MG: How do you understand change and healing taking place for the client?
KW: For me it translates into helping clients become mindful. Virtually every good therapy teaches mindfulness. First, people develop the capacity to be mindful. Then they use that capacity to examine their own experience, and they start to see how patterns work, how cause and effect works. Often what happens next can have a quality of revulsion, discovering how what they are doing is harming themselves and others, and then taking some responsibility, exploring what arises in those moments and then experimenting with doing things differently, refraining from those same habits, perhaps replacing them with what might traditionally be called virtuous activities. At the same time as they refrain from whatever the negative thing is, they replace it with something less harmful, and we talk about a shift in allegiance, a shift away from neurosis towards sanity, more of a mutual collaborative relationship at that point. We work at helping people find some kind of path, some discipline of mindfulness that they can continue on their own. And along with that, and very important, is the development of maitri. Often when people reach that point of revulsion, a lot of self-aggression can come up. It is the job of the therapist to help them with that, to recognize that, and to point out that there is an alternative.

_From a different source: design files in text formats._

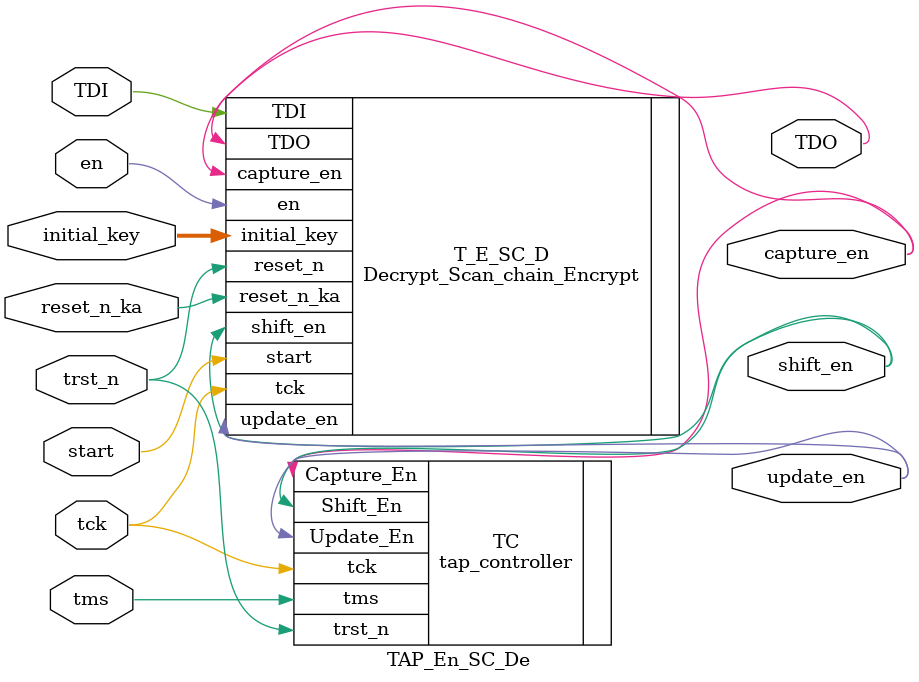
<source format=v>
`timescale 1ns / 1ps


module TAP_En_SC_De(
    input wire tck,
    input wire trst_n,
    input wire tms,
    input wire reset_n_ka,start,en,
    
    input wire TDI,
    input wire [127:0] initial_key,
    
    output wire TDO,

    output wire capture_en,
    output wire shift_en,
    output wire update_en
    );
    
    
tap_controller TC (
    .tck(tck),
    .trst_n(trst_n),
    .tms(tms),
    .Capture_En(capture_en),
    .Shift_En(shift_en),
    .Update_En(update_en)
);


Decrypt_Scan_chain_Encrypt T_E_SC_D(
    .tck(tck),
    .reset_n(trst_n),
    .reset_n_ka(reset_n_ka),
    .start(start),
    .en(en),
    .TDI(TDI),
    .shift_en(shift_en),
    .update_en(update_en),
    .capture_en(capture_en),
    .initial_key(initial_key),
    .TDO(TDO)
);
endmodule

</source>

MG: So maitri is also about friendliness towards one’s own experience?
KW: Yes, it’s an antidote to self-aggression, which I think is rampant in our culture. And then people can continue on their own.
MG: As you talk, it all sounds remarkably simple!
KW: It is, but it is also difficult. The point is to really be there, to not push away your experience when you are with the client, that’s the difficulty. To be with the direct experience of someone else, that’s really what we have to offer. It’s not complicated, just difficult. To be willing to experience pain, to experience not knowing, to be willing to experience wanting to take someone’s pain away, but knowing that that might not be useful. We’re more interested in exploring what is happening than in getting rid of it. The conviction in basic sanity is quite important. If you stay with the experience, some sanity will usually come.